Around 150 family members will attend a private gathering this afternoon at the Pike River memorial garden in Atarau, where 29 boulders are dedicated to the miners who died after an explosion ripped through the mine on November 19, 2010.
The families will then be taken by busses up the mine for what they know will be an emotional time, says Bernie Monk, spokesman for most of the 29 families.
A minute's silence will be held at 3.44pm to mark the time the mine exploded.
A bagpiper will then lead the Scottish family of one of the victims, engineer Malcolm Campbell, along with other families up to the mine portal where a wreath will be laid.
The piper's tune has been written especially to remember the victims.
"It's going to be quite an emotional time, a big day," said Mr Monk, whose son Michael died in the blast.
"The Campbell family have come back from Scotland, as well as families from Australia.
"There's also a lot of Pike River workers who have returned for this because they're still quite moved by what has happened.

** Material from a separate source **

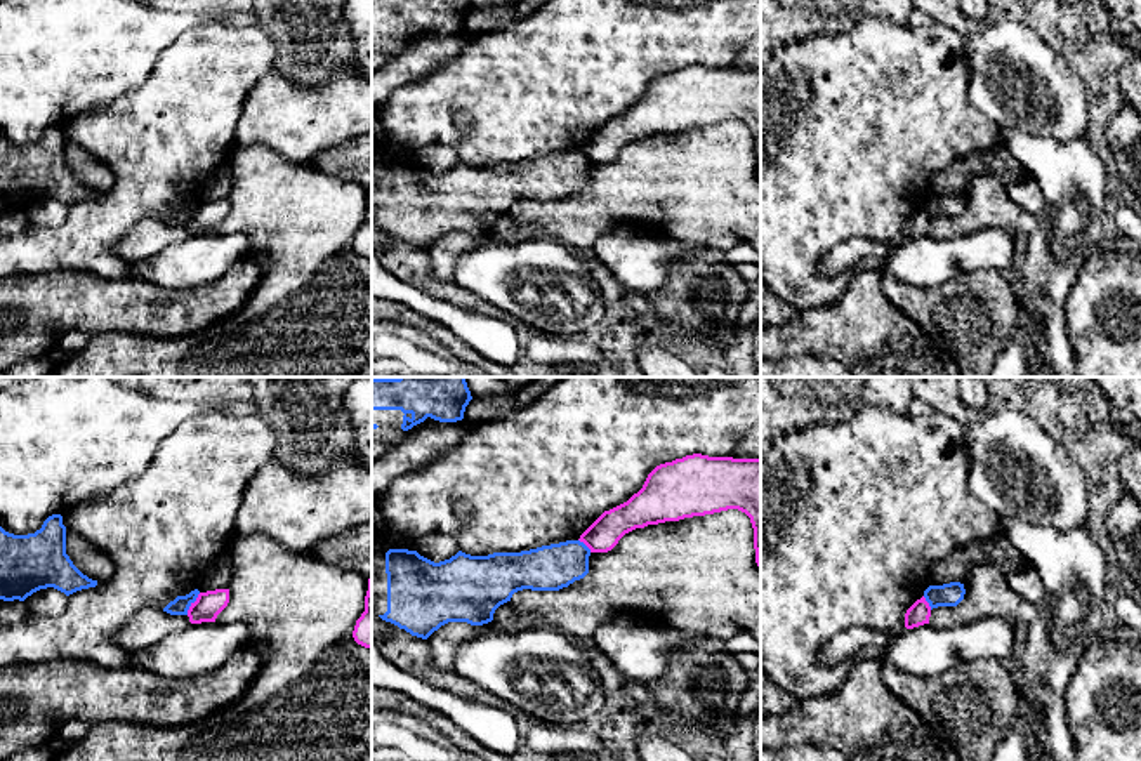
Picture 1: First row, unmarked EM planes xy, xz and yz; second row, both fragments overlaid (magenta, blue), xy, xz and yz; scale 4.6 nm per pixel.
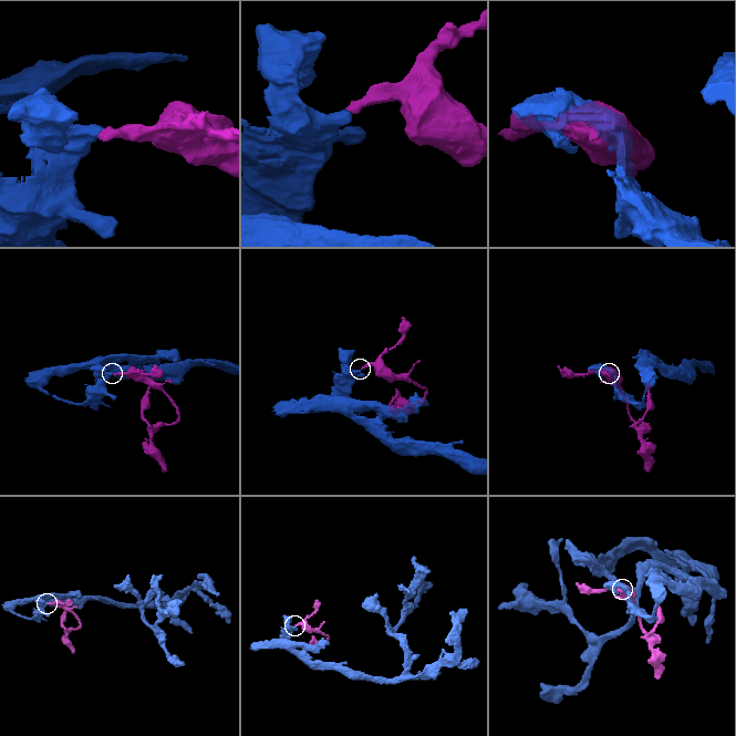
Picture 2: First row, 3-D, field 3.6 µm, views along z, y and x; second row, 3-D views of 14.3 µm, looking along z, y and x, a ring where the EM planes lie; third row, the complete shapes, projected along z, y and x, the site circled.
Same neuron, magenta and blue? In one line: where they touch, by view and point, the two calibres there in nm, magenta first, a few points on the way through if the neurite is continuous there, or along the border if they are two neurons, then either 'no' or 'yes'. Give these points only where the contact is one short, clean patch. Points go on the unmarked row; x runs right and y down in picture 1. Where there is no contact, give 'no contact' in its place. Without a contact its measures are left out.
meets magenta in xy at (193, 214); 120 nm thick on the magenta side, 80 nm on the other; border along xy (200, 204), (186, 224); no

They just want to be part of it as well."
He said the second anniversary was a chance to honour his son who he "desperately wants home".

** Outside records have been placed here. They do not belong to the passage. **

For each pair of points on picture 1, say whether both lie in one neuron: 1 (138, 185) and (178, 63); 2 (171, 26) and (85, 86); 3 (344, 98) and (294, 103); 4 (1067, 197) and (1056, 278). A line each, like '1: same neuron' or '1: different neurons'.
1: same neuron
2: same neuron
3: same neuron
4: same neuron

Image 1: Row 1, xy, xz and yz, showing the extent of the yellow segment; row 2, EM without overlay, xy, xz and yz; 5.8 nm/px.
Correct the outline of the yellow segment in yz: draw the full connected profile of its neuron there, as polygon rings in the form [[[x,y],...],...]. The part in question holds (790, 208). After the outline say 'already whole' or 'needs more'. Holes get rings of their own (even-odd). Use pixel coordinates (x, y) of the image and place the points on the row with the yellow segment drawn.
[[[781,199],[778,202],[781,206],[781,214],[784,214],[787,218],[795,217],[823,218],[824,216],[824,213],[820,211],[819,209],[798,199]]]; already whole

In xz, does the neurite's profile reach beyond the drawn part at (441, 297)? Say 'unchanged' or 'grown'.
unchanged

Mr Monk has been integral in leading calls to recover the trapped bodies.
Earlier this month he hosted a group of international mine safety experts who spent a week investigating how the bodies could be recovered and have concluded it can happen.
A report has since been passed on to the Government as well as the mine's new owners, Solid Energy.

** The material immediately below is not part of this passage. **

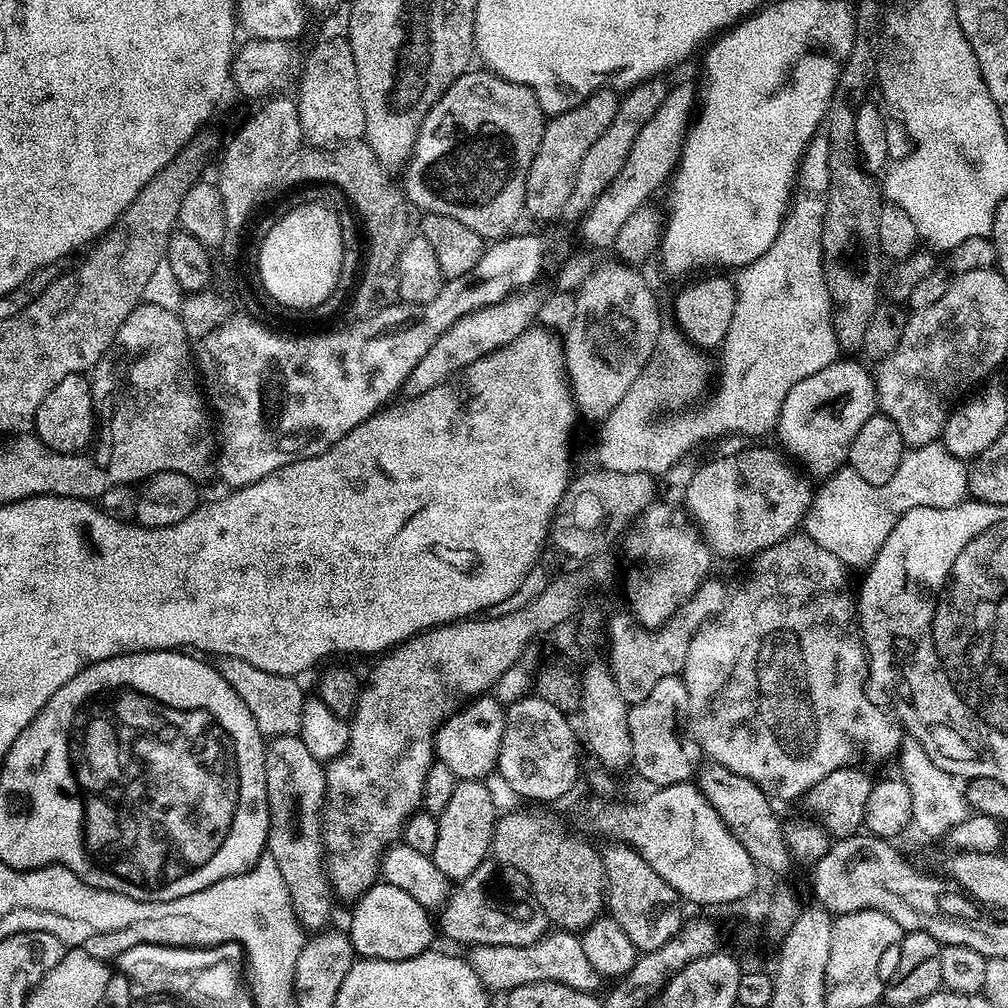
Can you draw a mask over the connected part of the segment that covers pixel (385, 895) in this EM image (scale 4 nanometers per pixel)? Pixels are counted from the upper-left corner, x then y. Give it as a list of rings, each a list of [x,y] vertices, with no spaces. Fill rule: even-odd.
[[[377,882],[372,885],[370,891],[365,892],[359,900],[355,901],[352,912],[352,921],[346,925],[348,937],[352,940],[352,949],[356,951],[357,957],[369,960],[405,960],[414,958],[418,954],[429,951],[432,944],[432,928],[434,932],[434,920],[430,917],[429,909],[423,908],[406,890],[398,890],[398,886]]]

Prime Minister John Key, who is out of the country, said in a statement that his thoughts were with the people of the West Coast today.
"There is no comfort in my words for the families of those who died, as they are still living this tragedy day after day," he said.
"However it is fitting and right that we remember that it was this day two years ago that 29 men lost their lives.
"I am thinking of the families and the people of the West Coast today. New Zealand has immense sympathy for their continuing grief."
Grey District Mayor Tony Kokshoorn said the tragedy was still "raw in everyone's minds".
"The West Coast community is very tight-knit, with a lot of community spirit," he said.
"We're moving on but we're doing it in a sensitive way so we don't forget the 29 men still lying up in that mountain.
"The families will be up there today with their thoughts but the community will be right behind them."
The family's private ceremony will be followed by a public memorial at the Blackball Worker's Museum at 6pm.